Tarea escrita =
Cita sin cambios el tramo del listado que va desde la línea con "catalogue / barcode: US 2689630" hasta la línea con "collectors: A. Questel", incluidas las dos.
# # # # #
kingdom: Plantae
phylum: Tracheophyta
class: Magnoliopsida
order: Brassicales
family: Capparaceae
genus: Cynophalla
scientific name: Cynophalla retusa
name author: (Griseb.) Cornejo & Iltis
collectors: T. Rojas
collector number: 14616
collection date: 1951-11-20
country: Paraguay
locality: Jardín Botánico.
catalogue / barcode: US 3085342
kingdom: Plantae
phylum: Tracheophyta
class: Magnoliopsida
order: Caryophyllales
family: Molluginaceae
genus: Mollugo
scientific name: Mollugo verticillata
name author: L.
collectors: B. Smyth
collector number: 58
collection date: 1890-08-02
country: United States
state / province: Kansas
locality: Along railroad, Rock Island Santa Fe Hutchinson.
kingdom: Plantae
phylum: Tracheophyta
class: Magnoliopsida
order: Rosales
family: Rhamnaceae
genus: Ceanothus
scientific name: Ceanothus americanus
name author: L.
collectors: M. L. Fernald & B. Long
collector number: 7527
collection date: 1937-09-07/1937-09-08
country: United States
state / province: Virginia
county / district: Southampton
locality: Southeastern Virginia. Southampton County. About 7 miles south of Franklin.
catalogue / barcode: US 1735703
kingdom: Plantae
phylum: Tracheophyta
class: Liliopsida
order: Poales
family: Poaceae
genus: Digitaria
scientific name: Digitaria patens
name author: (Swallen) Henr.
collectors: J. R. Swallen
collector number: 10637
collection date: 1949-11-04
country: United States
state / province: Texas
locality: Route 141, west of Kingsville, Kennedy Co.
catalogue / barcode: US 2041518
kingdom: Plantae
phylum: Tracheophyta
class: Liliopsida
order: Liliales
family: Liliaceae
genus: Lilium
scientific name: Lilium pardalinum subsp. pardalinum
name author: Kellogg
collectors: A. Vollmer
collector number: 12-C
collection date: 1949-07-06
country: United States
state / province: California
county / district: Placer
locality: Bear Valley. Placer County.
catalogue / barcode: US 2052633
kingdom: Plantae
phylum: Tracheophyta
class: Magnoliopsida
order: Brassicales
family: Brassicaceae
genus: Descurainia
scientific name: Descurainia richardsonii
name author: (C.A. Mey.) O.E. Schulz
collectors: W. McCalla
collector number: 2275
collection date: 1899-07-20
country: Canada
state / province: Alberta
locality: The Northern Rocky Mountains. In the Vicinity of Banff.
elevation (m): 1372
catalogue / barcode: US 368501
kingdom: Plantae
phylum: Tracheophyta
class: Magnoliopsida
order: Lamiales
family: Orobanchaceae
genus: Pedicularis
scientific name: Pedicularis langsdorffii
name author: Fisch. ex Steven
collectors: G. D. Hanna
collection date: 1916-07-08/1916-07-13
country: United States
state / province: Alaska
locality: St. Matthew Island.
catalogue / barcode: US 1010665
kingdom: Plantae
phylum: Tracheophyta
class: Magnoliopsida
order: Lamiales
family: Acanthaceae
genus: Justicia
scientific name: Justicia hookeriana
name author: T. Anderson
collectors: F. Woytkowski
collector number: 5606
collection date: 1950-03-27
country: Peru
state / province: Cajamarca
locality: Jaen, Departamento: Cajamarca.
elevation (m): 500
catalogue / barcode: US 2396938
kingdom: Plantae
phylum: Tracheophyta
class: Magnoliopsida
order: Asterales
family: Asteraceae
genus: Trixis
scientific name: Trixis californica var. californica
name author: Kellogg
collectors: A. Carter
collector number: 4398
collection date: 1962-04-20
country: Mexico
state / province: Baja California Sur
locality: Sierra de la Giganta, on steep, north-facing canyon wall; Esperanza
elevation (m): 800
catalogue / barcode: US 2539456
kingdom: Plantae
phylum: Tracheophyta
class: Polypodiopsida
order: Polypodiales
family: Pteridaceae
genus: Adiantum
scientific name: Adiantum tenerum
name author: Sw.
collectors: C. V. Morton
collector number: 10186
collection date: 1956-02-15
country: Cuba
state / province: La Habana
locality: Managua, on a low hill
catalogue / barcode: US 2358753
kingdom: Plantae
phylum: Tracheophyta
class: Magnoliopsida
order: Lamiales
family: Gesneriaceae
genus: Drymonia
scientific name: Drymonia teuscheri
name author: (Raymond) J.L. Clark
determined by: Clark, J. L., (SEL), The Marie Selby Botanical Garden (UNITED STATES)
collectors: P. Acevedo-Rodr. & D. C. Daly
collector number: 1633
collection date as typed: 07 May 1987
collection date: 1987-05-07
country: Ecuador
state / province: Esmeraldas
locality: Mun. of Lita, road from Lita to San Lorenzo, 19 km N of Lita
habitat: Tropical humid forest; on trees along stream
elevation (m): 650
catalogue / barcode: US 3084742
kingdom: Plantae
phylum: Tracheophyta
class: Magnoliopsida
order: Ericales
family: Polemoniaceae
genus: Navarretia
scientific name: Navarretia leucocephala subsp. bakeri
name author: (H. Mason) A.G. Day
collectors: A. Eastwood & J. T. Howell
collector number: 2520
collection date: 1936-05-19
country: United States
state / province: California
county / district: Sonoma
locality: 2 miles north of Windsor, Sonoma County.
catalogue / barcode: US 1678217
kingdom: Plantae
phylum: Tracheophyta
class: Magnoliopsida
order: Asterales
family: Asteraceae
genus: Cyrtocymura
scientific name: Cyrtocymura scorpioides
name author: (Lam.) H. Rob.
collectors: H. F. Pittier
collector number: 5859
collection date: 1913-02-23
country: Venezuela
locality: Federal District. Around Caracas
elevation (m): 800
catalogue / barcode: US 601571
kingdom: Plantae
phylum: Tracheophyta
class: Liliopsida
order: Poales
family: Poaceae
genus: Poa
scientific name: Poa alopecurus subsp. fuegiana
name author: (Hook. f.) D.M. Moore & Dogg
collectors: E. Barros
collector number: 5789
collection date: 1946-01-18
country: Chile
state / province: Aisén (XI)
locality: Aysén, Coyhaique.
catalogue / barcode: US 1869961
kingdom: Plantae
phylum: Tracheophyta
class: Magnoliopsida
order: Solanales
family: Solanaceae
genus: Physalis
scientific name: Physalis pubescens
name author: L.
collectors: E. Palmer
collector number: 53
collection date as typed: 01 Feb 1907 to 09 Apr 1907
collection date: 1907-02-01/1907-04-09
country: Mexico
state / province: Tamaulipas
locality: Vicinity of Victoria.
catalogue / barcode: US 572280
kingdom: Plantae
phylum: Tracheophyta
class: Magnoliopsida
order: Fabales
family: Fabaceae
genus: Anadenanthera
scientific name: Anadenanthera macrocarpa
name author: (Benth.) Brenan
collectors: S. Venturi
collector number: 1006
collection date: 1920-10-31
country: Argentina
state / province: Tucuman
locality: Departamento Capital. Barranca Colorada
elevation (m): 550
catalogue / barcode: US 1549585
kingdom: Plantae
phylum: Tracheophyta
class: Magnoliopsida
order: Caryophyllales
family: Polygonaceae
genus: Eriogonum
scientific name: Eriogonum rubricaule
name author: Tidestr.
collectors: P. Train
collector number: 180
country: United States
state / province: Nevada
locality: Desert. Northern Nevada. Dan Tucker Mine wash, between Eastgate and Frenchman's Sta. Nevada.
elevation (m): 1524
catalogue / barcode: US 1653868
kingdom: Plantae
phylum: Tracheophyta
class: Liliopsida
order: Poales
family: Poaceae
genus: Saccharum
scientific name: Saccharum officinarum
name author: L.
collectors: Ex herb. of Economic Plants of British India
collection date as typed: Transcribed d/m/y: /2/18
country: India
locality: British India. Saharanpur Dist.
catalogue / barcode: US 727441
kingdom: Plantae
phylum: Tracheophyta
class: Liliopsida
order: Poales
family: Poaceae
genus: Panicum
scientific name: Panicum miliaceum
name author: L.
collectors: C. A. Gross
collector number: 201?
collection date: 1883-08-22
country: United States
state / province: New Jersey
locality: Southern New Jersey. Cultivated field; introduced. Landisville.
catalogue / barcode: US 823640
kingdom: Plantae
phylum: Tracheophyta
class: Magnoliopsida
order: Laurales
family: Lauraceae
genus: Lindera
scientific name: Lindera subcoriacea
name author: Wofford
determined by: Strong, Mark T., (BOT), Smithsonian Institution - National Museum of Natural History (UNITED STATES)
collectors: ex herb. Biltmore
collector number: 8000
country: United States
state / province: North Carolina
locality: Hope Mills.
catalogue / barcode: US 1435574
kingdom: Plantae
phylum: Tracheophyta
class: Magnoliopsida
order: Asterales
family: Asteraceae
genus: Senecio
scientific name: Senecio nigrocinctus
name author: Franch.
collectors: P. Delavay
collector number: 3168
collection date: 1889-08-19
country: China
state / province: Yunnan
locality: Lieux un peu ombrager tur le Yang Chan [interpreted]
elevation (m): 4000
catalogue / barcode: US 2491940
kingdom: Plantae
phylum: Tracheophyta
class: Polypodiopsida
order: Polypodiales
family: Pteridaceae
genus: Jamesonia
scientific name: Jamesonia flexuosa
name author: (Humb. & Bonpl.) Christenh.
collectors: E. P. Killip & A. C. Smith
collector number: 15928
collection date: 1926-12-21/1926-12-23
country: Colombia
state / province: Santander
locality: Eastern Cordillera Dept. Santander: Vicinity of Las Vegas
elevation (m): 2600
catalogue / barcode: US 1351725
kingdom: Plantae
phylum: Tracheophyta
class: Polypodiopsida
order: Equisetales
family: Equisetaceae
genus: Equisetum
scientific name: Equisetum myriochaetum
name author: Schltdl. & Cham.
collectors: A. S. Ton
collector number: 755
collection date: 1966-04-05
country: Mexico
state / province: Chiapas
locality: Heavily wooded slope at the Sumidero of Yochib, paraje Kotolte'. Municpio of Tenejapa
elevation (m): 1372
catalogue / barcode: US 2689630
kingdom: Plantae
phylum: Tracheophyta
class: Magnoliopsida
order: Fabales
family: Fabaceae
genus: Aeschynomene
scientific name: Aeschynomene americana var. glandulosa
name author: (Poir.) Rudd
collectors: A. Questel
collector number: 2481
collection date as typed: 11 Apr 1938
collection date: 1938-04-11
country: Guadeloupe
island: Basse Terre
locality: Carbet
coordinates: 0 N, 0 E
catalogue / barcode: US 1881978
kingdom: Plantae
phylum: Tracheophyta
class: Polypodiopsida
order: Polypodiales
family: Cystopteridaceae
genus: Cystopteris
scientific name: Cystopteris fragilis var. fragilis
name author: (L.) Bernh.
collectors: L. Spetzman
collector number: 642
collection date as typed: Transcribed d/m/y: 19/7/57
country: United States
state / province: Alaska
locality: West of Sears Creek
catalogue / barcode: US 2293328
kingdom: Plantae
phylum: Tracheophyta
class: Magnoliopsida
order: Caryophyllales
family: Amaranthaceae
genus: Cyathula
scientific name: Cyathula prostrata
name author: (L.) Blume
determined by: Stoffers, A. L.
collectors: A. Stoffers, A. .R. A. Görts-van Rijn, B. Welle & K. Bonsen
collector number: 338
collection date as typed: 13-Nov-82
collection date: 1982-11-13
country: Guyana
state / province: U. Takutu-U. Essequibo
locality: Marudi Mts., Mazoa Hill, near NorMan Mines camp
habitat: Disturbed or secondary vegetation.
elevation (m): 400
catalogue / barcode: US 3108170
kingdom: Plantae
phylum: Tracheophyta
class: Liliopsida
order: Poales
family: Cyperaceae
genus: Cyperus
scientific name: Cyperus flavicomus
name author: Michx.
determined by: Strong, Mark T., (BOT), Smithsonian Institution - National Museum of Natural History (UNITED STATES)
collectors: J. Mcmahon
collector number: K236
# # # # #
Respuesta completa =
catalogue / barcode: US 2689630
kingdom: Plantae
phylum: Tracheophyta
class: Magnoliopsida
order: Fabales
family: Fabaceae
genus: Aeschynomene
scientific name: Aeschynomene americana var. glandulosa
name author: (Poir.) Rudd
collectors: A. Questel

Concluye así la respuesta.